Читаем Танатологические мотивы в художественной литературе. Введение в литературоведческую танатологию полностью

Он никогда не думал о том, что такое смерть, и образа для него смерть не имела, – но теперь он почувствовал ясно, увидел, ощутил, что она вошла в камеру и ищет его, шаря руками. И, спасаясь, он начал бегать по камере [Там же: 64–65].

Итог – полное безразличие к окружающей реальности, обусловленное непобедимым противоречием между жизнью и смертью. Это противоречие становится наглядным из-за того, что Янсон «опредмечивает» свою жизнь, «выкристаллизовывает» ее до нескольких бытовых деталей, недоступных после гибели:

Его слабая мысль не могла связать этих двух представлений, так чудовищно противоречащих одно другому: обычно светлого дня, запаха и вкуса капусты – и того, что через два дня, через день он должен умереть [Андреев 1990, III: 65].

Подобный прием «опредмечивания» жизни встречается и в других произведениях Л. Андреева («Гостинец», «Жили-были», «Большой шлем»). Он оправдан с психологической точки зрения: сознание человека перед смертью сконцентрировано на одной, самой значимой картине жизни.

Для Цыганка, осужденного «за убийство трех человек и вооруженное ограбление», дни в тюрьме «пролетели, как один». Михаил Голубец – пример человека действия, в нем слишком много энергии, чтобы спокойно сидеть и ждать смерти. В отличие от Янсона, он во время преступлений знал о своей возможной смерти и поэтому принимает известие о казни легко. В свойственной ему артистичной манере Цыганок представляет себе экзекуцию как действо, на котором хорошо бы умереть «под музыку», но еще лучше быть в роли палача. Михаил воспринимает свою гибель как должное, но для него невыносимо ожидание. Это проблема, которую министр обозначил как проблему «знания», а Вернер поставил во главу угла в предсмертном письме, не вошедшем в рассказ:

А теперь я, не больной и без жара, знаю, что через десять часов умру. Это невозможно. Тогда нужно уничтожить все часы и прекратить восход солнца. Во всяком случае, людей перед казнью – это практическое соображение, которое я усиленно рекомендую, – нужно два месяца держать в абсолютной темноте и в таких толстых стенах, чтобы времени совсем не слышно было [Там же: 615].

Именно ожидание доводит «неугомонного» Цыганка до «волчьего воя». Он кричит:

– Вешать так вешать, а не то… У, такие-сякие… [Там же: 71].

Интересно, что метафорика, обозначающая его состояние и состояние Янсона, одинакова: у Михаила «человеческий мозг, поставленный в чудовищно острую грань между жизнью и смертью, распадался на две части, как комок сухой и выветрившейся глины» [Андреев 1990, III: 71], а Иван «просто стоял в немом ужасе перед этим противоречием, разорвавшим его мозг на две части» [Там же: 65]. Таким образом, в третьей и четвертой главе мы знакомимся с отношением к смерти простых преступников, пришедших к одному и тому же состоянию, несмотря на разность предшествующих жизненных установок.
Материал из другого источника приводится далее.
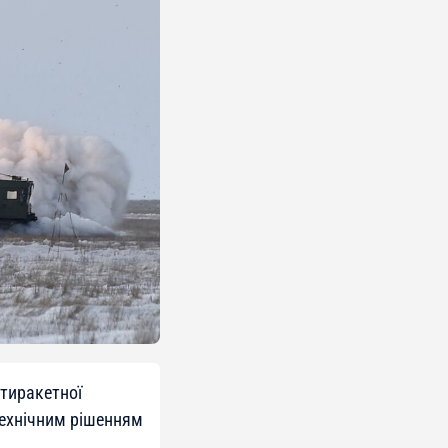
отиракетної
технічним рішенням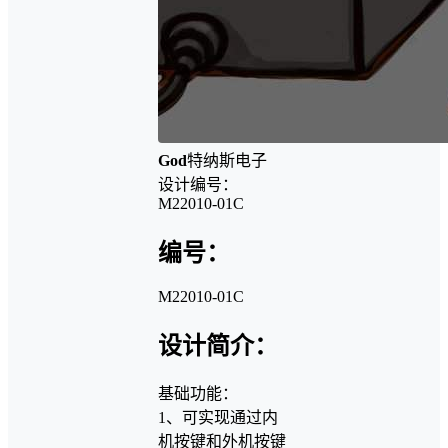
God
特纳斯电子
设计编号：
M22010-01C
编号：
M22010-01C
设计简介：
基础功能：
1、可实现通过内
机按键和外机按键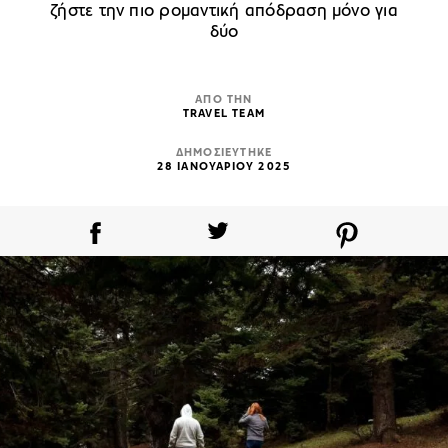
ζήστε την πιο ρομαντική απόδραση μόνο για
δύο
ΑΠΟ ΤΗΝ
TRAVEL TEAM
ΔΗΜΟΣΙΕΥΤΗΚΕ
28 ΙΑΝΟΥΑΡΙΟΥ 2025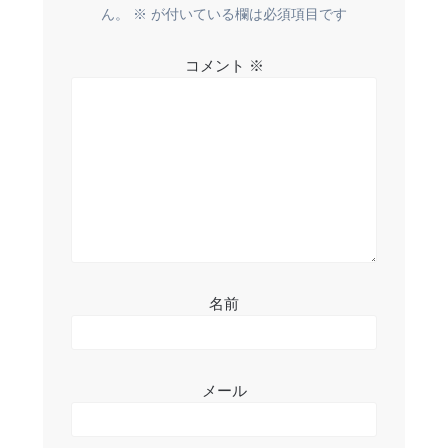
ー
ん。
※
が付いている欄は必須項目です
シ
コメント
※
ョ
ン
名前
メール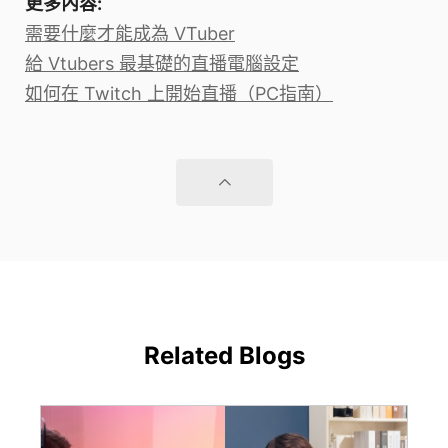
更多內容:
需要什麼才能成為 VTuber
給 Vtubers 最基礎的直播電腦設定
如何在 Twitch 上開始直播（PC指南）
Related Blogs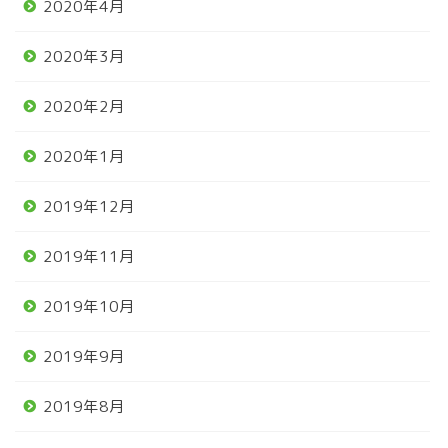
2020年4月
2020年3月
2020年2月
2020年1月
2019年12月
2019年11月
2019年10月
2019年9月
2019年8月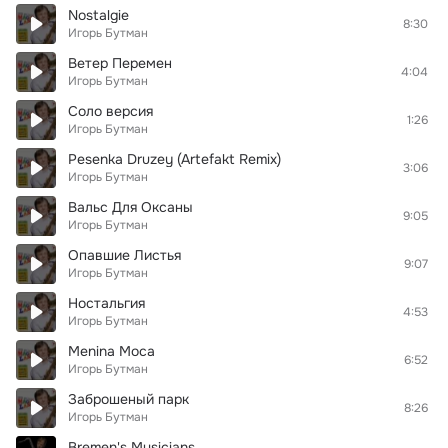
Nostalgie
8:30
Игорь Бутман
Ветер Перемен
4:04
Игорь Бутман
Соло версия
1:26
Игорь Бутман
Pesenka Druzey (Artefakt Remix)
3:06
Игорь Бутман
Вальс Для Оксаны
9:05
Игорь Бутман
Опавшие Листья
9:07
Игорь Бутман
Ностальгия
4:53
Игорь Бутман
Menina Moca
6:52
Игорь Бутман
Заброшеный парк
8:26
Игорь Бутман
Bremen's Musicians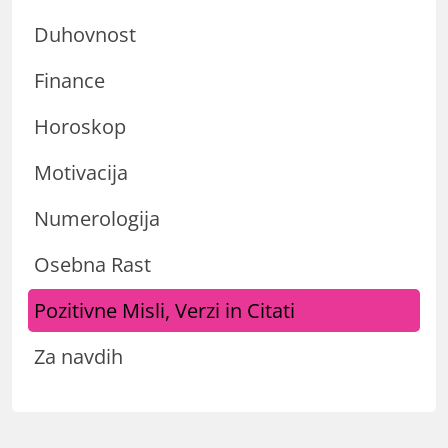
Duhovnost
Finance
Horoskop
Motivacija
Numerologija
Osebna Rast
Pozitivne Misli, Verzi in Citati
Za navdih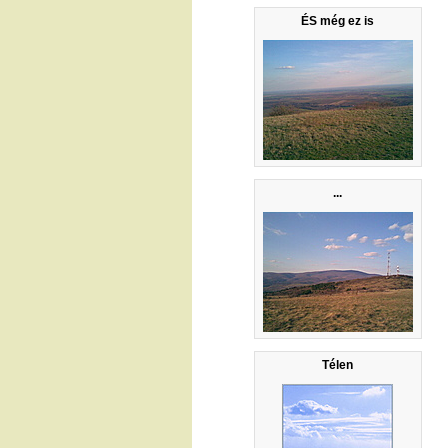
ÉS még ez is
...
Télen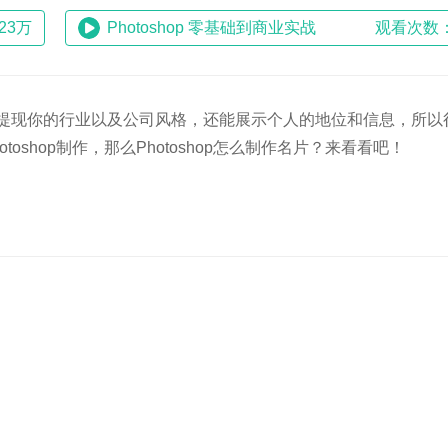
23万
Photoshop 零基础到商业实战
观看次数：
提现你的行业以及公司风格，还能展示个人的地位和信息，所以
shop制作，那么Photoshop怎么制作名片？来看看吧！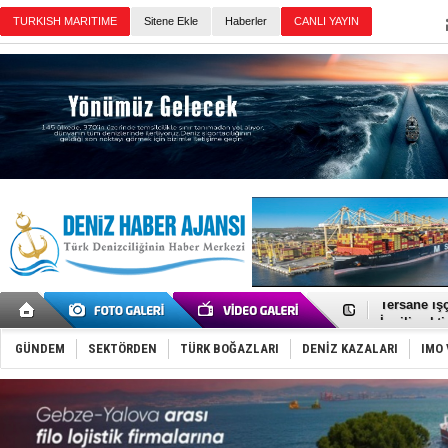
Sitene Ekle
Haberler
Günün Haberleri
TEKNOFEST 
Tersane işç
İngiliz akt
FESCO, Kar
DESE, BIMC
GÜNDEM
SEKTÖRDEN
TÜRK BOĞAZLARI
DENİZ KAZALARI
IMO 
GİMBİRDER 
35 milyon T
İnsansız c
Yüzyıl son
Anadolu Te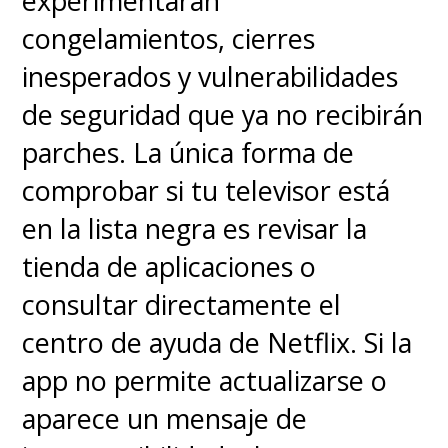
experimentarán
congelamientos, cierres
inesperados y vulnerabilidades
de seguridad que ya no recibirán
parches. La única forma de
comprobar si tu televisor está
en la lista negra es revisar la
tienda de aplicaciones o
consultar directamente el
centro de ayuda de Netflix. Si la
app no permite actualizarse o
aparece un mensaje de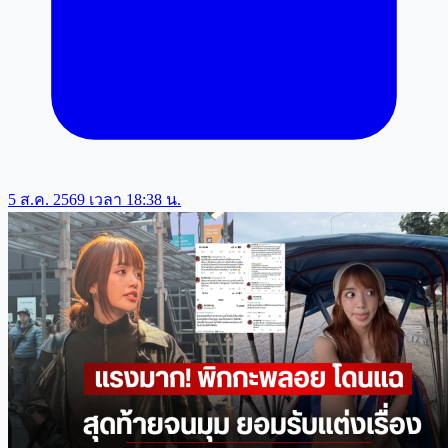
5 ส.ค. 2569 เวลา 18:38 น.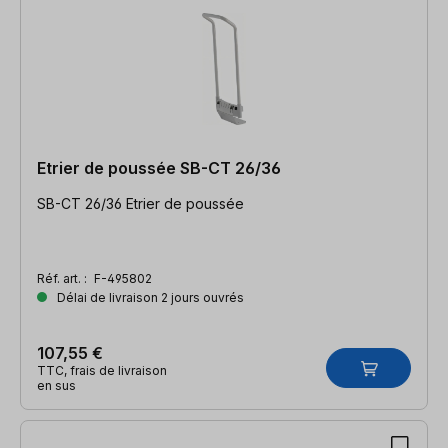
Etrier de poussée SB-CT 26/36
SB-CT 26/36 Etrier de poussée
Réf. art. :
F-495802
Délai de livraison 2 jours ouvrés
107,55 €
TTC, frais de livraison
en sus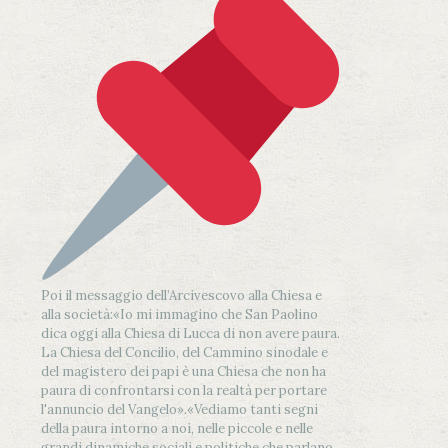
Poi il messaggio dell’Arcivescovo alla Chiesa e
alla società:
«Io mi immagino che San Paolino
dica oggi alla Chiesa di Lucca di non avere paura.
La Chiesa del Concilio, del Cammino sinodale e
del magistero dei papi è una Chiesa che non ha
paura di confrontarsi con la realtà per portare
l'annuncio del Vangelo»
.
«Vediamo tanti segni
della paura intorno a noi, nelle piccole e nelle
grandi dinamiche sociali e politiche che parlano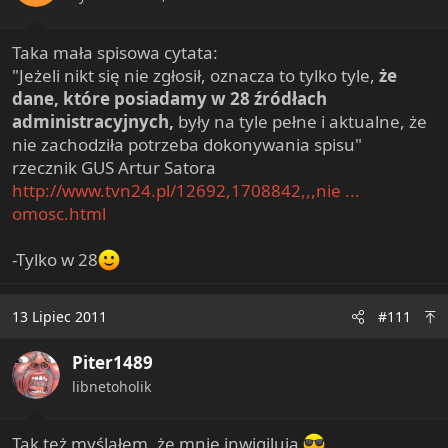
Taka mała spisowa cytata:
"Jeżeli nikt się nie zgłosił, oznacza to tylko tyle,
że
dane, które posiadamy w 28 źródłach
administracyjnych,
były na tyle pełne i aktualne, że
nie zachodziła potrzeba dokonywania spisu"
rzecznik GUS Artur Satora
http://www.tvn24.pl/12692,1708842,,,nie ...
omosc.html
-Tylko w 28
13 Lipiec 2011
#111
Piter1489
libnetoholik
Tak też myślałem, że mnie inwigilują
.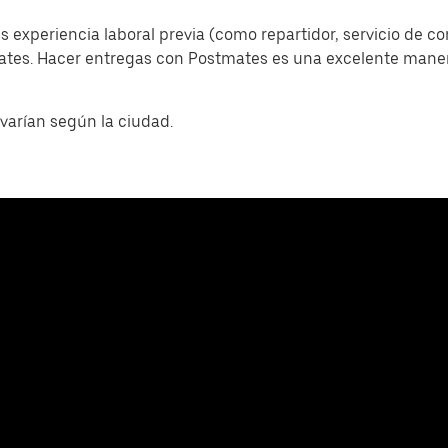
s experiencia laboral previa (como repartidor, servicio de c
mates. Hacer entregas con Postmates es una excelente man
varían según la ciudad.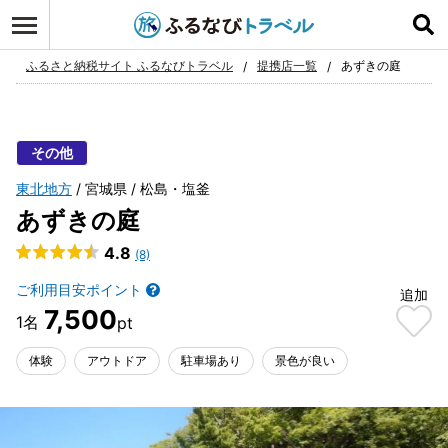
ログイン
お気に入り
ふるさと納税サイト ふるなびトラベル
提携店一覧
あずきの庭
その他
東北地方
宮城県
松島・塩釜
あずきの庭
4.8
(8)
ご利用目安ポイント
追加
7,500
体験
アウトドア
駐車場あり
景色が良い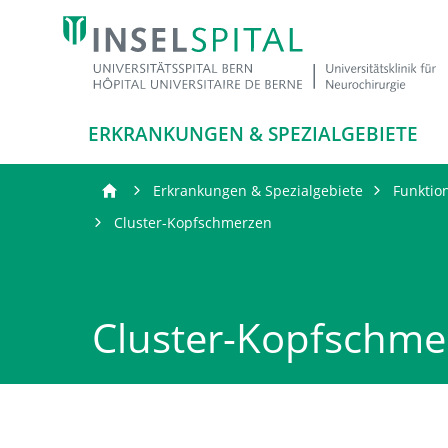
ERKRANKUNGEN & SPEZIALGEBIETE
Erkrankungen & Spezialgebiete
Funktio
Cluster-Kopfschmerzen
Cluster-Kopfschme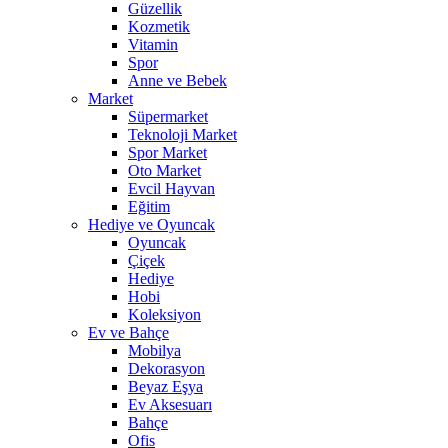
Güzellik
Kozmetik
Vitamin
Spor
Anne ve Bebek
Market
Süpermarket
Teknoloji Market
Spor Market
Oto Market
Evcil Hayvan
Eğitim
Hediye ve Oyuncak
Oyuncak
Çiçek
Hediye
Hobi
Koleksiyon
Ev ve Bahçe
Mobilya
Dekorasyon
Beyaz Eşya
Ev Aksesuarı
Bahçe
Ofis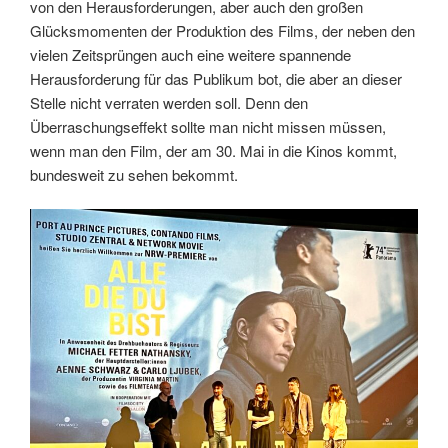
von den Herausforderungen, aber auch den großen
Glücksmomenten der Produktion des Films, der neben den
vielen Zeitsprüngen auch eine weitere spannende
Herausforderung für das Publikum bot, die aber an dieser
Stelle nicht verraten werden soll. Denn den
Überraschungseffekt sollte man nicht missen müssen,
wenn man den Film, der am 30. Mai in die Kinos kommt,
bundesweit zu sehen bekommt.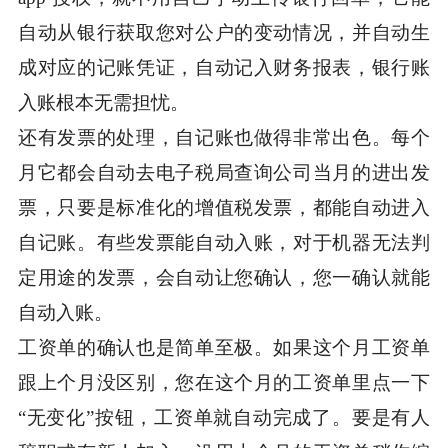
自动从银行获取您对公户的变动情况，并自动生
成对应的记账凭证，自动记入财务报表，银行账
入账根本无需担忧。
还有发票的处理，自记账也做得非常出色。每个
月它都会自动去电子税局查询公司当月的进出发
票，只要是标准化的增值税发票，都能自动进入
自记账。有些发票能自动入账，对于机器无法判
定用途的发票，会自动让您确认，您一确认就能
自动入账。
工资单的确认也是简单至极。如果这个月工资单
跟上个月没区别，您在这个月的工资单里点一下
“无变化”按钮，工资单就自动完成了。要是有人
Но на первый план в рассказе выходят террористы, предполагавшие убить за идею, а следовательно, отмеченные постоянной рефлексией. Им посвящается большая часть рассказа, двоим из них приходится еще и встретиться с родными.

Отец Сергея Головина символизирует «офицерскую модель» отношения к смерти. Не ясно, поддерживает или не поддерживает он политические взгляды сына, но его главная цель – «не мучить» Сергея перед смертью. Для полковника «мучить» – значит показывать материнское и отцовское горе, подчеркивать безнадежно утраченные связи с жизнью. Николай Иванович не выдерживает наложенных им самим психологических рамок, но старается соблюсти рамки моральные, сказав на прощание:

– Благословляю тебя на смерть, Сережа. Умри храбро, как офицер [Там же: 76].

Храбрость и благословение отца-командира являются важными атрибутами «офицерской» танатологической модели, вытесняющей страх перед смертью заботой о ритуале.